▶ **Exercise details**
Return exactly the lines that run from the one with "Altium 6 to current version" to the last line of the entries below, both included, and nothing else.

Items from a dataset
*** Begin section ***

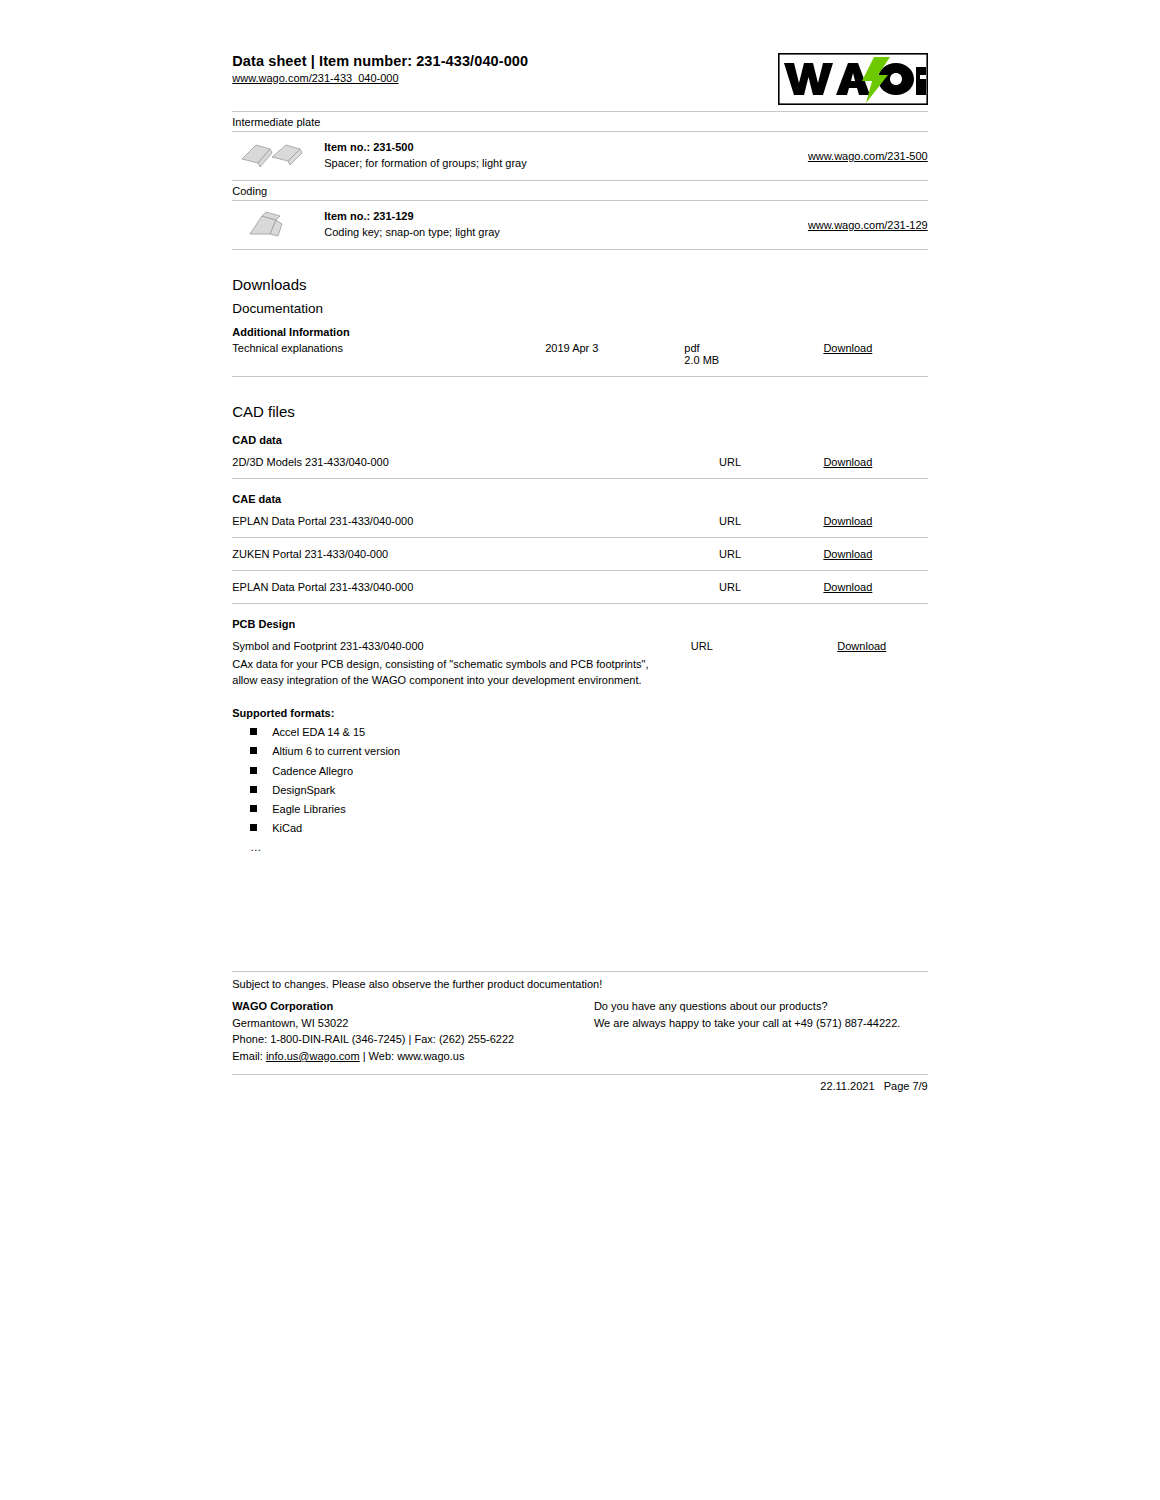Data sheet | Item number: 231-433/040-000
www.wago.com/231-433_040-000
| Intermediate plate |
| | Item no.: 231-500 Spacer; for formation of groups; light gray | www.wago.com/231-500 |
| Coding |
| | Item no.: 231-129 Coding key; snap-on type; light gray | www.wago.com/231-129 |
Downloads
Documentation
Additional Information
| Technical explanations | 2019 Apr 3 | pdf 2.0 MB | Download |
CAD files
CAD data
| 2D/3D Models 231-433/040-000 | URL | Download |
CAE data
| EPLAN Data Portal 231-433/040-000 | URL | Download |
| ZUKEN Portal 231-433/040-000 | URL | Download |
| EPLAN Data Portal 231-433/040-000 | URL | Download |
PCB Design
Symbol and Footprint 231-433/040-000
CAx data for your PCB design, consisting of "schematic symbols and PCB footprints",
allow easy integration of the WAGO component into your development environment.
URL
Download
Supported formats:
Accel EDA 14 & 15
Altium 6 to current version
Cadence Allegro
DesignSpark
Eagle Libraries
KiCad
…
Subject to changes. Please also observe the further product documentation!
WAGO Corporation
Germantown, WI 53022
Phone: 1-800-DIN-RAIL (346-7245) | Fax: (262) 255-6222
Email: info.us@wago.com | Web: www.wago.us
Do you have any questions about our products?
We are always happy to take your call at +49 (571) 887-44222.
22.11.2021 Page 7/9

*** End section ***

▶ **Response to the task**
Altium 6 to current version
Cadence Allegro
DesignSpark
Eagle Libraries
KiCad
…
Subject to changes. Please also observe the further product documentation!
WAGO Corporation
Germantown, WI 53022
Phone: 1-800-DIN-RAIL (346-7245) | Fax: (262) 255-6222
Email: info.us@wago.com | Web: www.wago.us
Do you have any questions about our products?
We are always happy to take your call at +49 (571) 887-44222.
22.11.2021 Page 7/9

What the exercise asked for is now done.